**Extract to read**
******

Real home: Crafty kitchen hack adds space without a pricey extension

By knocking through instead of adding on, Helen McLean has the modern industrial kitchen she’d always wanted for a fraction of the cost

 By knocking through rather than extending, Helen McLean now has the modern industrial kitchen she’d always wanted for a fraction of the cost
(Image credit: Katie Lee)

After eight years living with a dark and gloomy kitchen, Helen McLean finally has the sociable open-plan space she’s always dreamed of. Although she’d be the first to admit how stressful it was to go through, the transformation has changed how her family lives – and all without the need for an extension. With a busy family life and several pets, carving a new utility room from the garage has also been a boon and gets used every day.

Here, Helen reveals how knocking two rooms together and reconfiguring the existing space has given her a light-filled industrial-style kitchen-diner and living area, lifted by metallic and neon touches.

If you want to make your dream space, like Helen has, we have lots of ideas and helpful advice on where to start in our feature on house renovation. For more real home transformations, head to our hub page.

******

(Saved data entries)

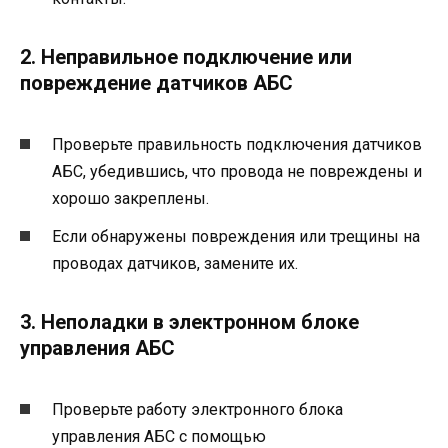
2. Неправильное подключение или
повреждение датчиков АБС
Проверьте правильность подключения датчиков
АБС, убедившись, что провода не повреждены и
хорошо закреплены.
Если обнаружены повреждения или трещины на
проводах датчиков, замените их.
3. Неполадки в электронном блоке
управления АБС
Проверьте работу электронного блока
управления АБС с помощью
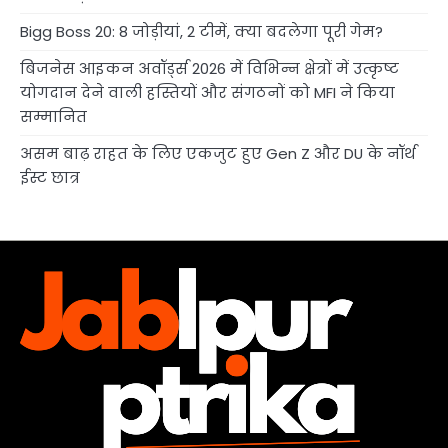
Bigg Boss 20: 8 जोड़ीयां, 2 टीमें, क्या बदलेगा पूरी गेम?
बिजनेस आइकन अवॉर्ड्स 2026 में विभिन्न क्षेत्रों में उत्कृष्ट
योगदान देने वाली हस्तियों और संगठनों को MFI ने किया
सम्मानित
असम बाढ़ राहत के लिए एकजुट हुए Gen Z और DU के नॉर्थ
ईस्ट छात्र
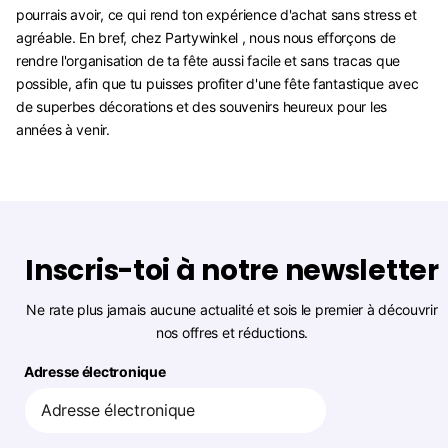
pourrais avoir, ce qui rend ton expérience d'achat sans stress et
agréable. En bref, chez Partywinkel , nous nous efforçons de
rendre l'organisation de ta fête aussi facile et sans tracas que
possible, afin que tu puisses profiter d'une fête fantastique avec
de superbes décorations et des souvenirs heureux pour les
années à venir.
Inscris-toi à notre newsletter
Ne rate plus jamais aucune actualité et sois le premier à découvrir
nos offres et réductions.
Adresse électronique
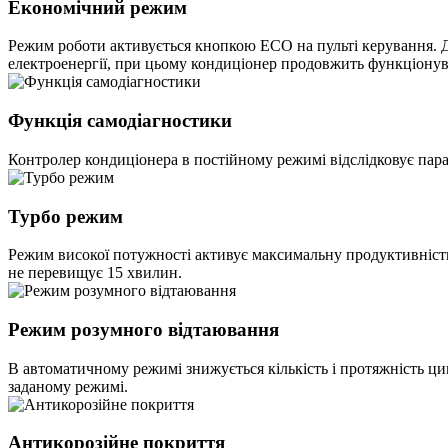
Економічний режим
Режим роботи активується кнопкою ECO на пульті керування. Д
електроенергії, при цьому кондиціонер продовжить функціонув
Функція самодіагностики
Контролер кондиціонера в постійному режимі відслідковує парам
Турбо режим
Режим високої потужності активує максимальну продуктивність
не перевищує 15 хвилин.
Режим розумного відтаювання
В автоматичному режимі знижується кількість і протяжність ци
заданому режимі.
Антикорозійне покриття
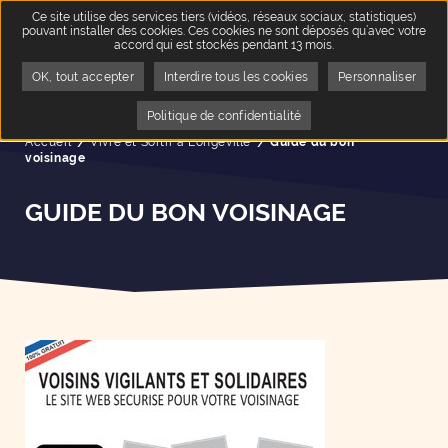
Ce site utilise des services tiers (vidéos, réseaux sociaux, statistiques)
pouvant installer des cookies. Ces cookies ne sont déposés qu’avec votre
accord qui est stockés pendant 13 mois.
OK, tout accepter
Interdire tous les cookies
Personnaliser
Politique de confidentialité
Accueil
Vivre et Sortir à Longeville
Page active :
Guide du bon
voisinage
GUIDE DU BON VOISINAGE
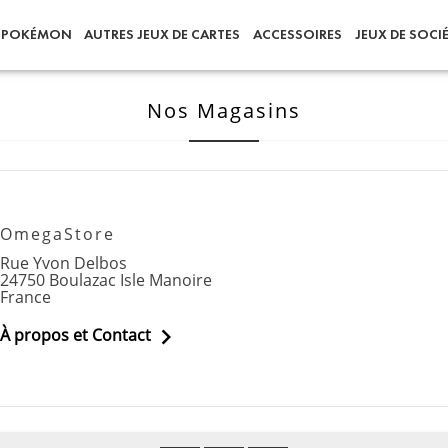
POKÉMON
AUTRES JEUX DE CARTES
ACCESSOIRES
JEUX DE SOCI
Nos Magasins
OmegaStore
Rue Yvon Delbos
24750 Boulazac Isle Manoire
France

À propos et Contact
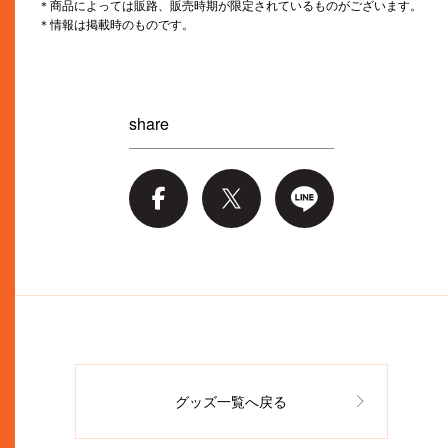
＊商品によっては販路、販売時期が限定されているものがございます。
＊情報は掲載時のものです。
share
グッズ一覧へ戻る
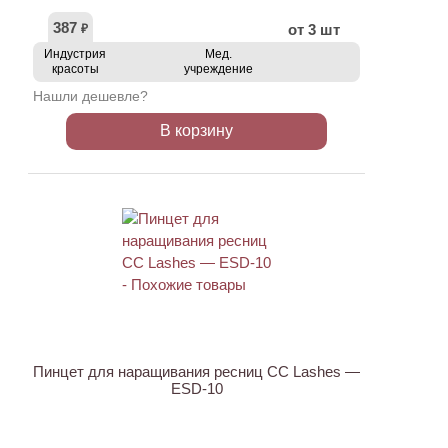
387
от 3 шт
₽
Индустрия
Мед.
красоты
учреждение
Нашли дешевле?
В корзину
ХИТ
Пинцет для наращивания ресниц CC Lashes —
ESD-10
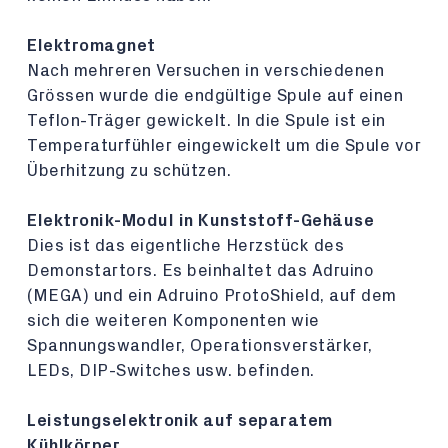
Elektromagnet
Nach mehreren Versuchen in verschiedenen
Grössen wurde die endgültige Spule auf einen
Teflon-Träger gewickelt. In die Spule ist ein
Temperaturfühler eingewickelt um die Spule vor
Überhitzung zu schützen.
Elektronik-Modul in Kunststoff-Gehäuse
Dies ist das eigentliche Herzstück des
Demonstartors. Es beinhaltet das Adruino
(MEGA) und ein Adruino ProtoShield, auf dem
sich die weiteren Komponenten wie
Spannungswandler, Operationsverstärker,
LEDs, DIP-Switches usw. befinden.
Leistungselektronik auf separatem
Kühlkörper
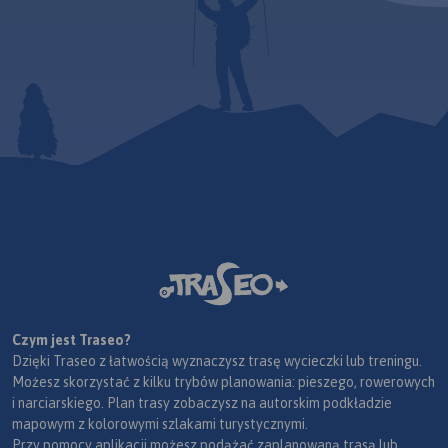
Czym jest Traseo?
Dzięki Traseo z łatwością wyznaczysz trasę wycieczki lub treningu.
Możesz skorzystać z kilku trybów planowania: pieszego, rowerowych
i narciarskiego. Plan trasy zobaczysz na autorskim podkładzie
mapowym z kolorowymi szlakami turystycznymi.
Przy pomocy aplikacji możesz podążać zaplanowaną trasą lub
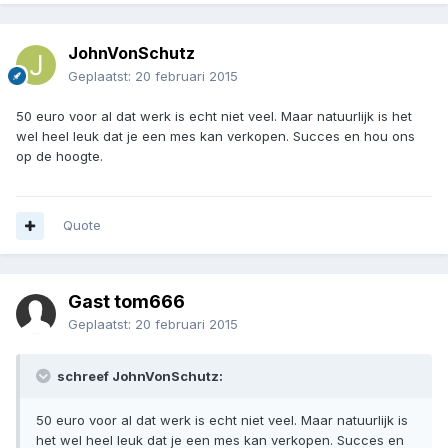
JohnVonSchutz
Geplaatst:
20 februari 2015
50 euro voor al dat werk is echt niet veel. Maar natuurlijk is het
wel heel leuk dat je een mes kan verkopen. Succes en hou ons
op de hoogte.
Quote
Gast tom666
Geplaatst:
20 februari 2015
schreef JohnVonSchutz:
50 euro voor al dat werk is echt niet veel. Maar natuurlijk is
het wel heel leuk dat je een mes kan verkopen. Succes en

******

**Problems to solve**
A. Translate this sentence from the kitchen renovation article into Spanish: "After eight years living with a dark and gloomy kitchen, Helen McLean finally has the sociable open-plan space she’s always dreamed of."
B. Pick up the article about Helen McLean's kitchen renovation after its last sentence and keep it going.

**Response list**
A. Tras ocho años viviendo con una cocina oscura y sombría, Helen McLean por fin tiene el espacio abierto y sociable con el que siempre había soñado.

B.
By knocking through rather than extending, Helen McLean now has the modern industrial kitchen she’d always wanted for a fraction of the cost

A vertical radiator and tall units housing an oven and fridge-freezer have made the most of the space. ‘We chose handleless doors as the clean lines give the traditional shaker units a contemporary twist,’ says Helen. Ovens, AEG. Radiator, Victorian Plumbing 

(Image credit: Katie Lee)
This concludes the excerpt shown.